GIVEN INSTRUCTION 1: Copy the passage of the Deflategate article below that starts at "1. The Main" and ends at "throw and catch.".

As the Patriots and the NFL work to resolve penalty issues from Deflategate, we can’t help but think about what we can learn from the situation. Whether you believe there was foul play or not, the media’s attention to ‘Deflategate’ has been both overwhelming and intriguing. The silver lining to this attempt of continuing the football conversation long after the season has ended (and 110 days before the season starts) is that there is a golden opportunity for some solid STEM conversation. Whether it be in the classroom or around the dinner table, the information and opinions provided by sports analysts across the nation can be used to make interesting connections to ideas and concepts that may otherwise be confined to a textbook.

We reached out to an NFL veteran and some fellow math and science enthusiasts to develop a list of 5 Deflategate moments that can and should be connected to STEM.

1. The Main Idea: Why a Deflated Ball can be a Better Ball. Any STEM teacher who has worked with students on real world problems understands that students need a basic sense of the issue at hand. Accordingly, before drawing connections to a more complex concept such as the ideal gas law, be sure students understand the basic facts behind what Deflategate and why a deflated ball might be considered advantage. It really comes down to the ability of quarterbacks and receivers to grip and control the ball.

A deflated ball means a ball that is easier to grip and easier to throw and catch.

The Details. Remember, though, in science and life, what’s true in one case may not be true in another. That’s why we talked to veteran NFL kicker Michael Husted (@HustedKicking) to better understand the differences between kickers and quarterbacks on preferred inflation levels. “As a professional kicker, I used to ‘work’ the footballs so that they would travel further when kicked. Having the footballs at the correct psi (13 lbs), but softening the leather, would give us the best scenario to maximize the distance on our kicks. As kickers, we definitely don’t want the football under inflated as that would minimize the effect of the kick. In fact, the current K-ball rule was put into effect because the footballs would sometimes expand from us ‘working’ them and the quarterbacks couldn’t get a good grip on the ball.” Michael is founder of the National Camp Series (which takes an algorithm-based approach to rating kickers) and Husted Kicking.

Conversation Starter. When might a team prefer distance over accuracy? Are there any negative effects that a deflated ball might have on a team’s performance? With all you’ve heard about Deflategate, did you understand that main idea?

2. The Ideal Gas Law: Why Temperature Matters. This is one of the more obvious (and called out) connections between Deflategate and the sciences. If you have ever taken a deflated balloon into a hot car and watched the balloon expand, then you have experienced the ideal gas law in action.

Temperature affects air pressure.

The Details. The ideal gas law states that PV = nRT, where the letters represent pressure, volume, amount (in moles), the ideal gas constant, and temperature respectively. This relationship shows that a change in the average energy, meaning that the air molecules within the balloon (or in the football) are moving at a higher speed and colliding with greater force, will result in more pressure against the surface. In other words, an increase in temperature leads to an increase in pressure. The opposite effect happens when temperature drops (like the drop from a 75 degree locker room to a 50 degree football field).

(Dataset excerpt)
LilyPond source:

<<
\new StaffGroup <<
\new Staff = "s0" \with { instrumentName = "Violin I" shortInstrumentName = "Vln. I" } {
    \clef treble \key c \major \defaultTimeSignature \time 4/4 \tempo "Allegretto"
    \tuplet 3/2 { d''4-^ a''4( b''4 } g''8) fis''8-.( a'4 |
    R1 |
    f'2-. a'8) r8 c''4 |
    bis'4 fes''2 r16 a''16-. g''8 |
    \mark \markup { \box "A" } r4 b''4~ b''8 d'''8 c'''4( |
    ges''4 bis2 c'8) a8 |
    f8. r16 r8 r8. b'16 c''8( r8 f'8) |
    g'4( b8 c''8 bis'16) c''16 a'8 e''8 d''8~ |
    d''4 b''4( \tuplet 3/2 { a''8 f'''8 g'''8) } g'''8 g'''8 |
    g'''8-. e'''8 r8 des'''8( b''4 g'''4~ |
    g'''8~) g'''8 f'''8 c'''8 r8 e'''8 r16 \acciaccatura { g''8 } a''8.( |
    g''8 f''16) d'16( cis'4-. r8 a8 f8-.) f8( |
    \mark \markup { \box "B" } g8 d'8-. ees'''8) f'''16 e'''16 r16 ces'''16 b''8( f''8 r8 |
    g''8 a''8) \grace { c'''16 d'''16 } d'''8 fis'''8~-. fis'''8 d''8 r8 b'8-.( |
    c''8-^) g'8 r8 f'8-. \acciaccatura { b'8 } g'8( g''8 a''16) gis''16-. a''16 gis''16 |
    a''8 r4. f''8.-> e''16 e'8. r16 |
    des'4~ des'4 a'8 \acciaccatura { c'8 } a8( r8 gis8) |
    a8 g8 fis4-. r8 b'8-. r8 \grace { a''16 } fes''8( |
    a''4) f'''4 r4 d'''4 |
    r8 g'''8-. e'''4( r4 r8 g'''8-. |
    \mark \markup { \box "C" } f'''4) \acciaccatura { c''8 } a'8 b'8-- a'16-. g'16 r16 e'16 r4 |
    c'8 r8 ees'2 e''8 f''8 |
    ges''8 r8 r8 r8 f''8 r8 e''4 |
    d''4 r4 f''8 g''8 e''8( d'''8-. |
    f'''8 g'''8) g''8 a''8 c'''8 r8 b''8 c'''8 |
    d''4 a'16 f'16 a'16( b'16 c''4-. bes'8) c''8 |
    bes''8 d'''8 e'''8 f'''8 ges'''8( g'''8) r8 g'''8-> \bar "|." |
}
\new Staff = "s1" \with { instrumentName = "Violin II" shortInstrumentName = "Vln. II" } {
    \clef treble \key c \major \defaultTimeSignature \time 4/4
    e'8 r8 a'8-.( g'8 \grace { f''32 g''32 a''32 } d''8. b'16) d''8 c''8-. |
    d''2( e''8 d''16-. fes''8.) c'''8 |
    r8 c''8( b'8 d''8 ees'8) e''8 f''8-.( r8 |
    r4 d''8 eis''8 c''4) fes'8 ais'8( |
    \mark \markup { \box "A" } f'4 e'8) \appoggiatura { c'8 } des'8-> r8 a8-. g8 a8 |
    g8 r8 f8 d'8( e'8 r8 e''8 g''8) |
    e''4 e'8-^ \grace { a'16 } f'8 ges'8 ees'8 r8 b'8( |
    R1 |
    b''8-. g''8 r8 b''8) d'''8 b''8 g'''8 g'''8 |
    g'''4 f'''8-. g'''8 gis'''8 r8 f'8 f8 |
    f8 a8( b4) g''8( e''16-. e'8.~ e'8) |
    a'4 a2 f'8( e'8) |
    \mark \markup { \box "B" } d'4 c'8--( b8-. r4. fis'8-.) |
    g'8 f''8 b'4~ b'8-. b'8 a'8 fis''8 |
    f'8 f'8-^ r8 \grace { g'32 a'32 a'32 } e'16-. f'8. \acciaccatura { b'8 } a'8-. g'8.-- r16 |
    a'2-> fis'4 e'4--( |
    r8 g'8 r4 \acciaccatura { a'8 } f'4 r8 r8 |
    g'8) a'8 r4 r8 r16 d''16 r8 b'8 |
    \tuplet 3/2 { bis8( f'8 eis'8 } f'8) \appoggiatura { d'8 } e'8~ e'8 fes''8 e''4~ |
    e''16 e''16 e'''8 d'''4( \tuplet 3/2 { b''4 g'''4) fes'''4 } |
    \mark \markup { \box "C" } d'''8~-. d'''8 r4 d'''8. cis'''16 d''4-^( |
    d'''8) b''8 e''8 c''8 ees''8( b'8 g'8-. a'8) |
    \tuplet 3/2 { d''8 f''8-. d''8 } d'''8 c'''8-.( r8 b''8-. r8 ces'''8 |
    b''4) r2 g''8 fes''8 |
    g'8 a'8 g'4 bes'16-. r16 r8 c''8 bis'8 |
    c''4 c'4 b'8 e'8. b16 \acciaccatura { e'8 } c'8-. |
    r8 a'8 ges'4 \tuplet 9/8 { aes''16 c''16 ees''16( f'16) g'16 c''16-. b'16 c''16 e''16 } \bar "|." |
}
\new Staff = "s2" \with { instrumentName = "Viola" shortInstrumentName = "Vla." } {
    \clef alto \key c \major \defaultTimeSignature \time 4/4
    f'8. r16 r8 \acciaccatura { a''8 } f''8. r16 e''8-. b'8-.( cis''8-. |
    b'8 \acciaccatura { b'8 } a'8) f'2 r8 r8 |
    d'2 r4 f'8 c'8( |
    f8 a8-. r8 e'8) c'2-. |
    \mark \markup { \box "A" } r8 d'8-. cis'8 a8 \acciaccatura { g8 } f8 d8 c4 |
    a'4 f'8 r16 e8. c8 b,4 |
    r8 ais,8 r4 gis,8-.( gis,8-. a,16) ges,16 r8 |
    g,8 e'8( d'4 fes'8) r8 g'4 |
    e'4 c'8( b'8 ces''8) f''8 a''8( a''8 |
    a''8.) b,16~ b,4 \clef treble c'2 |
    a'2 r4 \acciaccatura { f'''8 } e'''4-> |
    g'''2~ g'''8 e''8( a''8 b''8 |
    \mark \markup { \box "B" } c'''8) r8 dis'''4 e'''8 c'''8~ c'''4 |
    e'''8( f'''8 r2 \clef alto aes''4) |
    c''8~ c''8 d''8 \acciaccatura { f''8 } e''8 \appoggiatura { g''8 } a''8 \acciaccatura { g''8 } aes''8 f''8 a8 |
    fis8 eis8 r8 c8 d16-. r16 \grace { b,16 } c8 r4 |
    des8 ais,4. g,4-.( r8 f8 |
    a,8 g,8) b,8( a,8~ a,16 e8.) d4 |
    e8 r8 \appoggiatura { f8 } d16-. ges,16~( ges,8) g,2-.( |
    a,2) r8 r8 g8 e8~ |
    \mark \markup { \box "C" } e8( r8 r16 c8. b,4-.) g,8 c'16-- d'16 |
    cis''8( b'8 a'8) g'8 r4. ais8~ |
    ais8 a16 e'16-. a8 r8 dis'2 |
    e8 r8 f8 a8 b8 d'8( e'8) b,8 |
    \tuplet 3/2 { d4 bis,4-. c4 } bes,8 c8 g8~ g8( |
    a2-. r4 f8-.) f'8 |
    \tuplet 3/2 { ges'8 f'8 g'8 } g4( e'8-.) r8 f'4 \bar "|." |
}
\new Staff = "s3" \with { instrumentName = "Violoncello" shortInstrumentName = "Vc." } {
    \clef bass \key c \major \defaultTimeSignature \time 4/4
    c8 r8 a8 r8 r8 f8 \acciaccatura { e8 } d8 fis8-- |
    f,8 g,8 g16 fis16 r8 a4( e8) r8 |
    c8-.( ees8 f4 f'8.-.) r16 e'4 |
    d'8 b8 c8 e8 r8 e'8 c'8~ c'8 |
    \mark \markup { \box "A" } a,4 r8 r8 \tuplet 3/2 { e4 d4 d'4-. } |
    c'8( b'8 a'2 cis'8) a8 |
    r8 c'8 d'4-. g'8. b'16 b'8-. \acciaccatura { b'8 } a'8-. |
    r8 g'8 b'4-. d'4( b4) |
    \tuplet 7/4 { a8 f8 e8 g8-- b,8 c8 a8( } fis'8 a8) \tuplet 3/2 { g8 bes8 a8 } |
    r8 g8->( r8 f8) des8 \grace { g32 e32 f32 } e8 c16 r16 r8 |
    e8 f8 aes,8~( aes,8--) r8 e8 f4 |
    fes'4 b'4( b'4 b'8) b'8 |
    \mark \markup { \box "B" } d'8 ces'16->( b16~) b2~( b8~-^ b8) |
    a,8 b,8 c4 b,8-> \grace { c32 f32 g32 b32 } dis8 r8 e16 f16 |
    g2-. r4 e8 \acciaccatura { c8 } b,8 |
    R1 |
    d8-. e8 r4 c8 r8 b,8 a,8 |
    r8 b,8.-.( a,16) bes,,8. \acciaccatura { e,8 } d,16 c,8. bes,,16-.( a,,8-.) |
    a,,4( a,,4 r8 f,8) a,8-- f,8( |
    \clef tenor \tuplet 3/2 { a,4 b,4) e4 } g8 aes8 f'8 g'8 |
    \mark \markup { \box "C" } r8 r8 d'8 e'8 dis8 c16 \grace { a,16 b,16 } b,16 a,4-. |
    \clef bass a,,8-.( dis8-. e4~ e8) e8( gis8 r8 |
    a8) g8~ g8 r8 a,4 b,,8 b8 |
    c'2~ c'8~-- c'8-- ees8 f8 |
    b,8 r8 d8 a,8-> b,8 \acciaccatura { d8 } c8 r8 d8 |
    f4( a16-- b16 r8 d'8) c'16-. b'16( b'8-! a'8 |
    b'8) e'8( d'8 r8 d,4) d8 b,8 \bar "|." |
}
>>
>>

GIVEN INSTRUCTION 2: How many lines in the rows above contain the string "clef", with case counting? Give only the number.

FINAL RESULT 1:
1. The Main Idea: Why a Deflated Ball can be a Better Ball. Any STEM teacher who has worked with students on real world problems understands that students need a basic sense of the issue at hand. Accordingly, before drawing connections to a more complex concept such as the ideal gas law, be sure students understand the basic facts behind what Deflategate and why a deflated ball might be considered advantage. It really comes down to the ability of quarterbacks and receivers to grip and control the ball.

A deflated ball means a ball that is easier to grip and easier to throw and catch.

FINAL RESULT 2: 8